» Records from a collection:
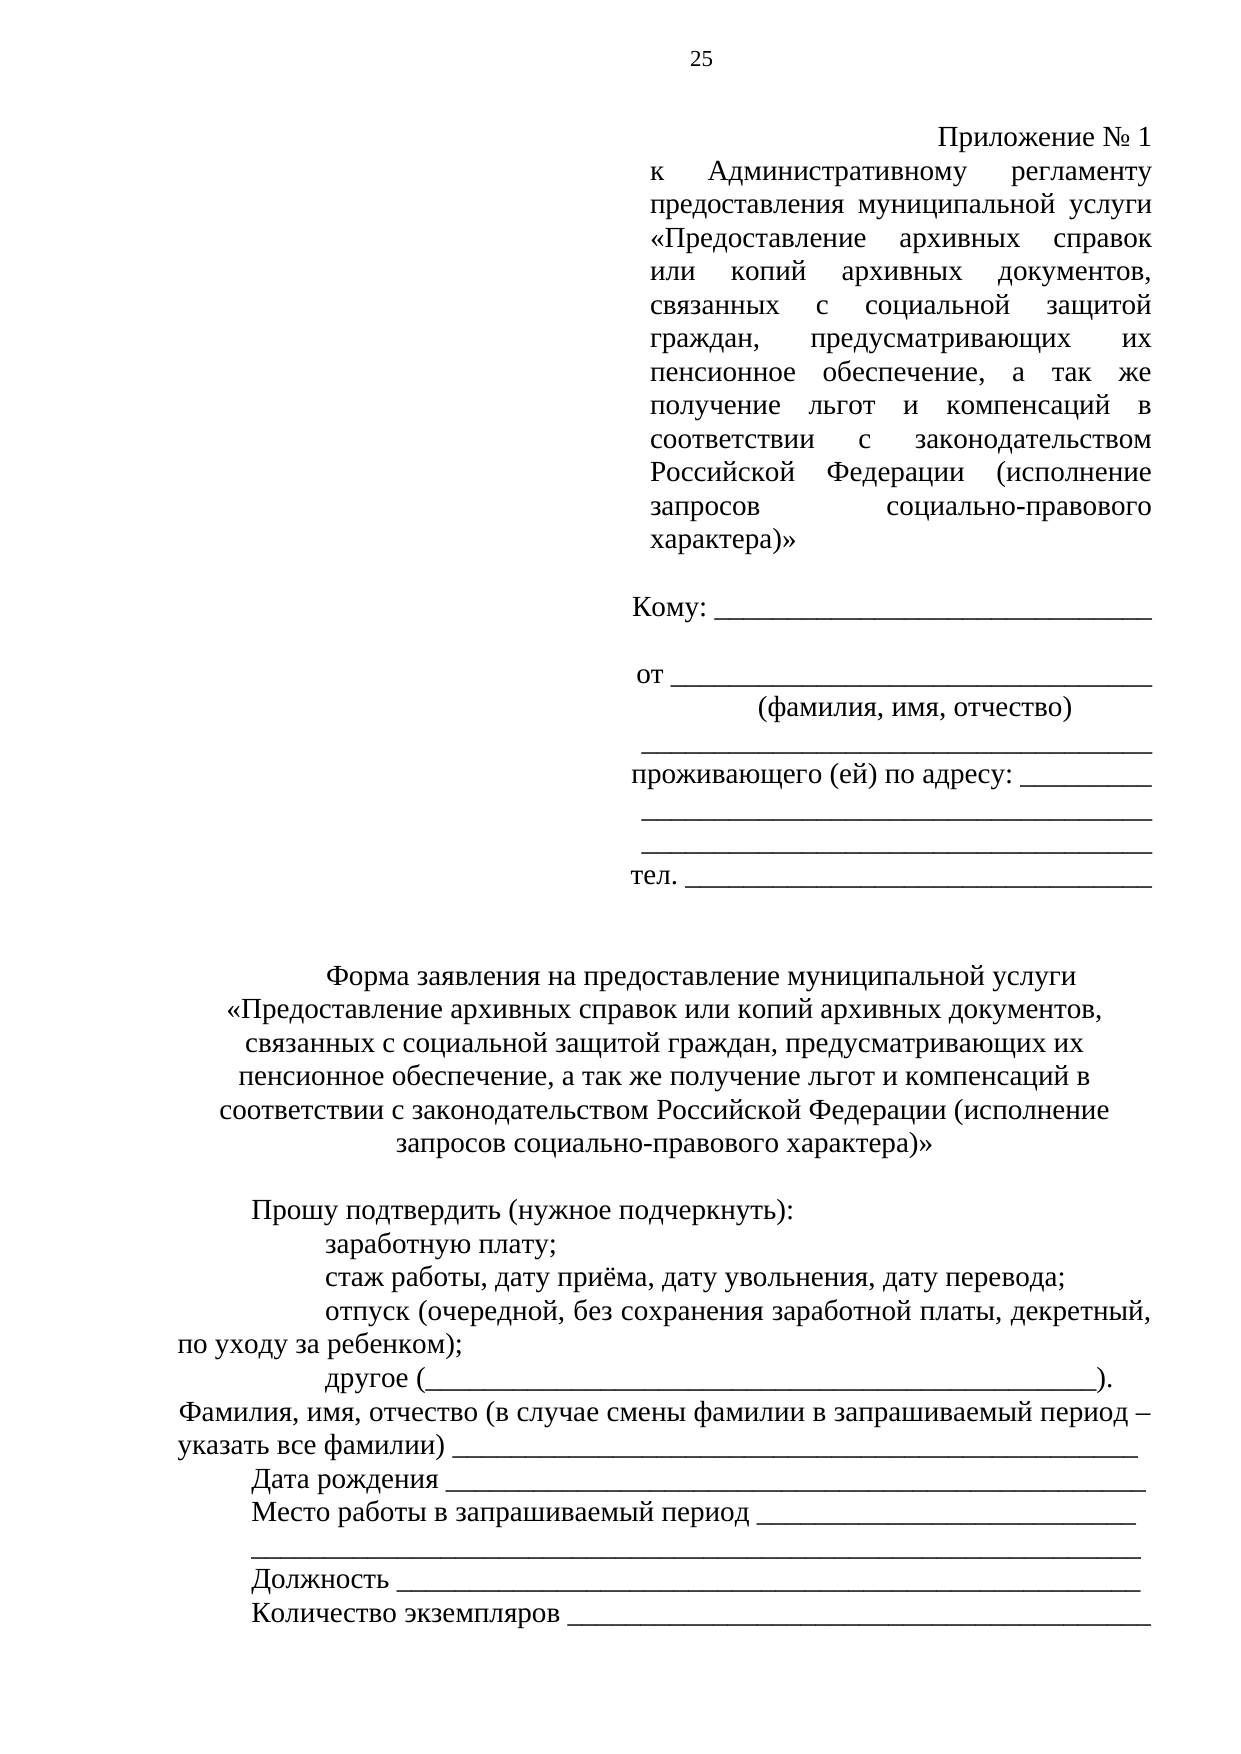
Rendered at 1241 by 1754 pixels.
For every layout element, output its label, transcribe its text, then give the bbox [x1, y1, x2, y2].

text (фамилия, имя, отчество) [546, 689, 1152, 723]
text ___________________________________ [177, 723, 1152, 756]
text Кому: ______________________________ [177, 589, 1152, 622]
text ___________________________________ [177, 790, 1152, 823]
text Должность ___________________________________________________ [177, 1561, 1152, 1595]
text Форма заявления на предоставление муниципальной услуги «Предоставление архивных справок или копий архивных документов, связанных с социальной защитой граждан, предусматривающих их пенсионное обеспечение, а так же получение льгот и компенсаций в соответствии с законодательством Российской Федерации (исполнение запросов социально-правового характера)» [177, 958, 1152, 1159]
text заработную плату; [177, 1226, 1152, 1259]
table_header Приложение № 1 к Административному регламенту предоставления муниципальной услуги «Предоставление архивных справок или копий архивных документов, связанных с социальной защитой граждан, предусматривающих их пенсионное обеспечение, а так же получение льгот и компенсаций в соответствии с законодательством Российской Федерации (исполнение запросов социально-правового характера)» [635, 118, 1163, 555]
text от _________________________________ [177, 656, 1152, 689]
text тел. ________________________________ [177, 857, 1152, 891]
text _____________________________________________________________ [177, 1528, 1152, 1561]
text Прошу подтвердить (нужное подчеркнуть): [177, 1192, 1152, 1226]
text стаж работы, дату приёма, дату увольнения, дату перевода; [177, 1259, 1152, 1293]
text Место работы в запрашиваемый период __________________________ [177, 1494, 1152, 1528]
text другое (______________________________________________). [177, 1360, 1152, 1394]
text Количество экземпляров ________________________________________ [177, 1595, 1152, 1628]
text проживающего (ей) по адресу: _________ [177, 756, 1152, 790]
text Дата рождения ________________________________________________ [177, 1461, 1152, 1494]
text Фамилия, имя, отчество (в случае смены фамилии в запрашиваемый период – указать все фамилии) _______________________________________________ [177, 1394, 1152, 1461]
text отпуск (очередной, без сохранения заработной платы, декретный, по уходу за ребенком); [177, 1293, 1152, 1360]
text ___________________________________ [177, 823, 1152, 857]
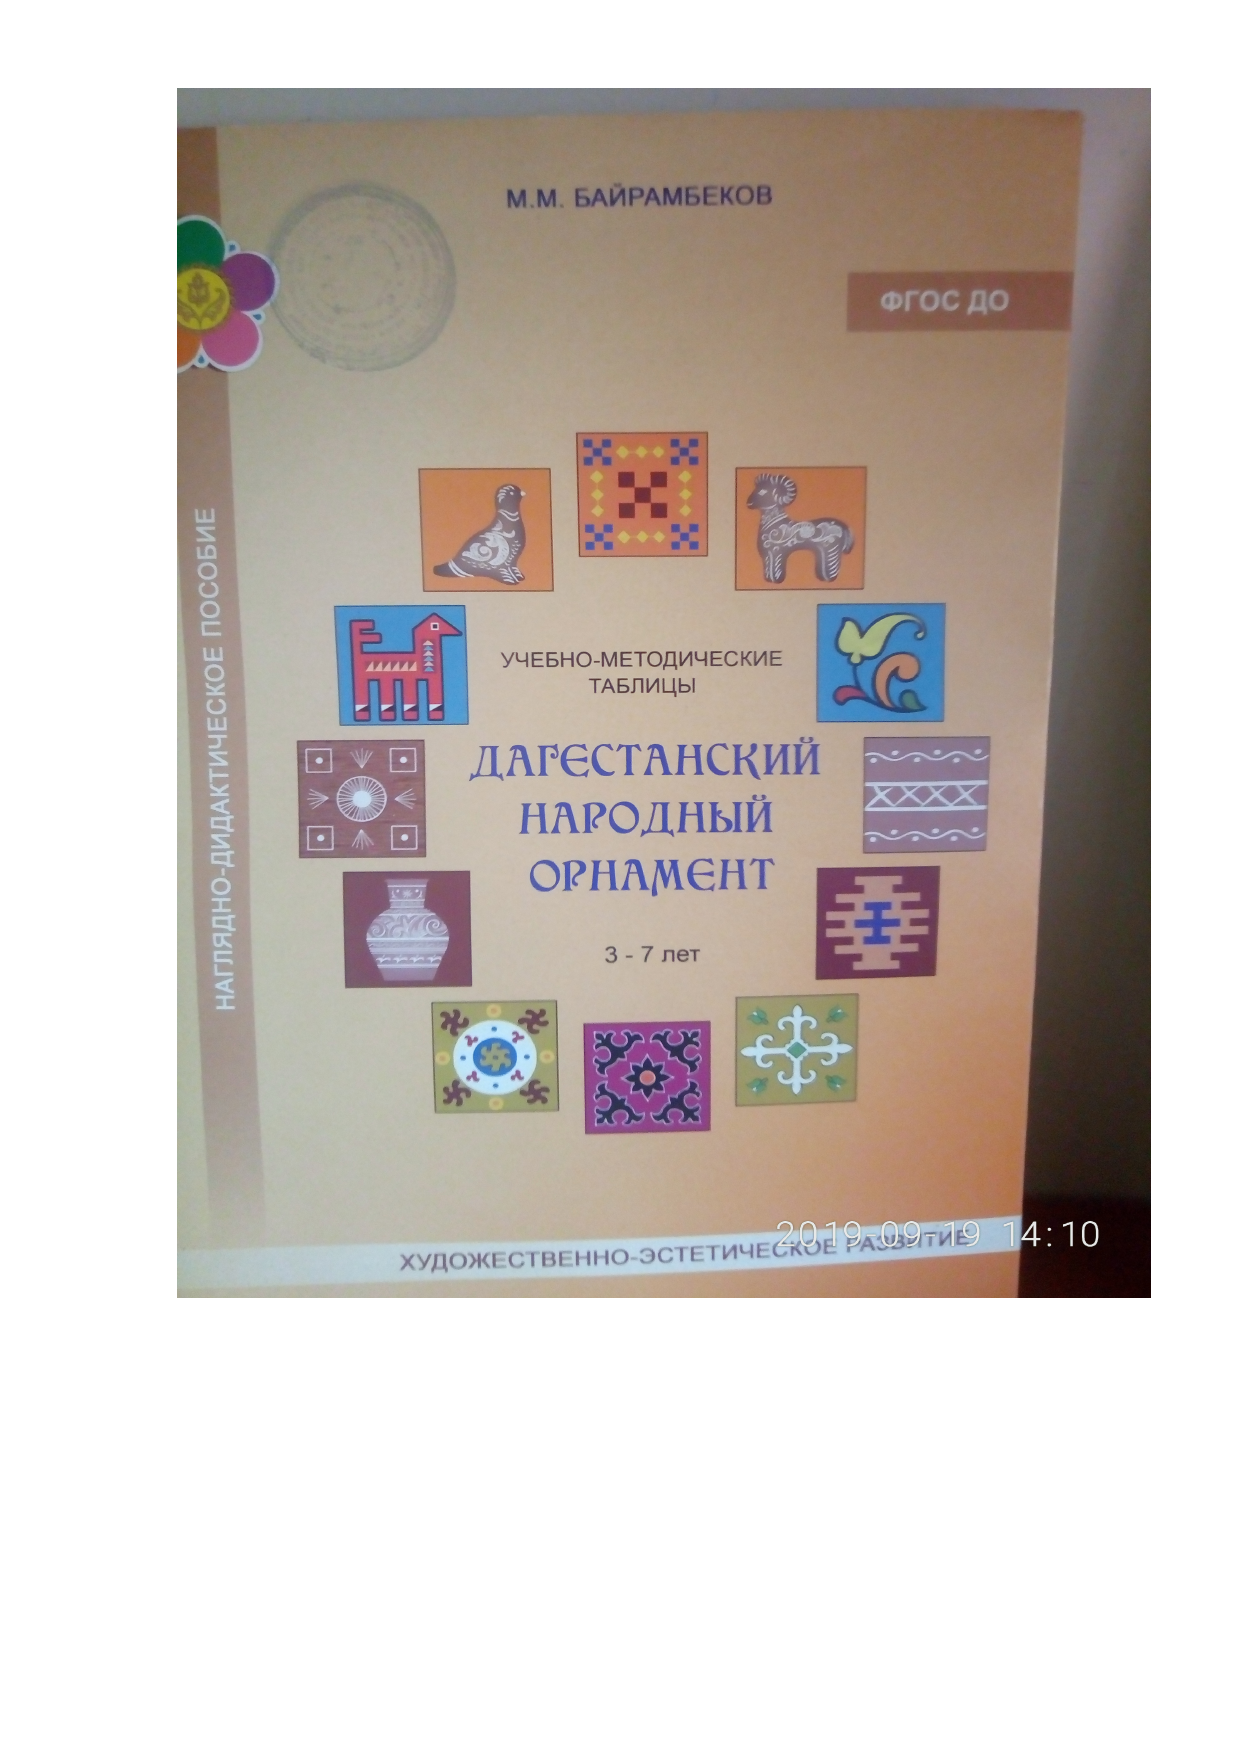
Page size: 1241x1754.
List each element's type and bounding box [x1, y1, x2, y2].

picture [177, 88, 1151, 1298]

--

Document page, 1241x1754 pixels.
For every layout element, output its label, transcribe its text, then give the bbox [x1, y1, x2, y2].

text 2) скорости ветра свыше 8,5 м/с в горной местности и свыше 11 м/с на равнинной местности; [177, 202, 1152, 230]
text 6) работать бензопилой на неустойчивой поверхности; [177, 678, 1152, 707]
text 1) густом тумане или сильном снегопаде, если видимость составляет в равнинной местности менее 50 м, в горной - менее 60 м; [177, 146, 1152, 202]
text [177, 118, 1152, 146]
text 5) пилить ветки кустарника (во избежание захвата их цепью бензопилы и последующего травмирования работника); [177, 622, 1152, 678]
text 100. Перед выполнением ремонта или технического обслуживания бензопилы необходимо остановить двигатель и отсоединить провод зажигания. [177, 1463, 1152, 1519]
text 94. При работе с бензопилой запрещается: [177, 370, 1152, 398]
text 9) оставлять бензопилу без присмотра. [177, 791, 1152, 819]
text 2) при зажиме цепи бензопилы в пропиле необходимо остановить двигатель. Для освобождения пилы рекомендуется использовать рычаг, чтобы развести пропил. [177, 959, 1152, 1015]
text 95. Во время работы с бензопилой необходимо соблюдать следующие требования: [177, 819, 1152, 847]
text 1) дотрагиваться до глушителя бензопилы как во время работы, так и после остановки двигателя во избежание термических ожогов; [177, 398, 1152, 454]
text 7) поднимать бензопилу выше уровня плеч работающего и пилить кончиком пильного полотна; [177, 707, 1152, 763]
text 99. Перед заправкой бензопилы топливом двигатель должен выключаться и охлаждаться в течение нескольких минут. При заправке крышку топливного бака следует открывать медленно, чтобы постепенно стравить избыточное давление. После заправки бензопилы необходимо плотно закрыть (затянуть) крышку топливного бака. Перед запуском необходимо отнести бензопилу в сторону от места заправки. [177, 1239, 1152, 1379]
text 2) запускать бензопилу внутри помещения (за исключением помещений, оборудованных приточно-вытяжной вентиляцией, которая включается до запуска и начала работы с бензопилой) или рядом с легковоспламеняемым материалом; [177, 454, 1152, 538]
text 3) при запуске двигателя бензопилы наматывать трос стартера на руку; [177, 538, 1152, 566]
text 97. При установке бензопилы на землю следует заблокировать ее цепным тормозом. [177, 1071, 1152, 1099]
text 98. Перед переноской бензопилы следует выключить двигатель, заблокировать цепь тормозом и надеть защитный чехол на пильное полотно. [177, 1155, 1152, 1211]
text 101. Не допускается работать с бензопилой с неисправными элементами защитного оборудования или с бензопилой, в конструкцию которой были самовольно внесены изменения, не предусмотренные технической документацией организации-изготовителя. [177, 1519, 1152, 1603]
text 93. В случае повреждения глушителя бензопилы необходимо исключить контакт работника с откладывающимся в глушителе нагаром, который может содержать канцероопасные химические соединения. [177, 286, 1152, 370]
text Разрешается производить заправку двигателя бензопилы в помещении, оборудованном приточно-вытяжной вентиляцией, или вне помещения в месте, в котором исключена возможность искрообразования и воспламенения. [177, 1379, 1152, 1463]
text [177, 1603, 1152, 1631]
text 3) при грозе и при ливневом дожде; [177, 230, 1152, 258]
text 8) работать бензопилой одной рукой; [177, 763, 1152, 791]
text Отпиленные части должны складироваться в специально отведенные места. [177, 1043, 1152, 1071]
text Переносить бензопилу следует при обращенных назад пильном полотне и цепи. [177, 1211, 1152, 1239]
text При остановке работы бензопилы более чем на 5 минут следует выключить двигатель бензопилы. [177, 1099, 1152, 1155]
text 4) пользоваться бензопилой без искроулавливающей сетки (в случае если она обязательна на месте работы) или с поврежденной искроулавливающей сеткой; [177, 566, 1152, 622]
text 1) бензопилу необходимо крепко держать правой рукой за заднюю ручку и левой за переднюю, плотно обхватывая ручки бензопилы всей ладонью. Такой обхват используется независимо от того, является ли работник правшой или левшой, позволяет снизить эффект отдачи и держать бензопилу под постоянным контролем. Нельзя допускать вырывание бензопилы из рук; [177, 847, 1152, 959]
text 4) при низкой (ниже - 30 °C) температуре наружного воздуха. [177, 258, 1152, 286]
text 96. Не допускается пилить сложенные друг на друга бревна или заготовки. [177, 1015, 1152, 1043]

» Brief: All lines in the records with the string "запрашиваемый" should be copied out.

» Exercise solution:
text Место работы в запрашиваемый период __________________________ [177, 1494, 1152, 1528]
text Фамилия, имя, отчество (в случае смены фамилии в запрашиваемый период – указать все фамилии) _______________________________________________ [177, 1394, 1152, 1461]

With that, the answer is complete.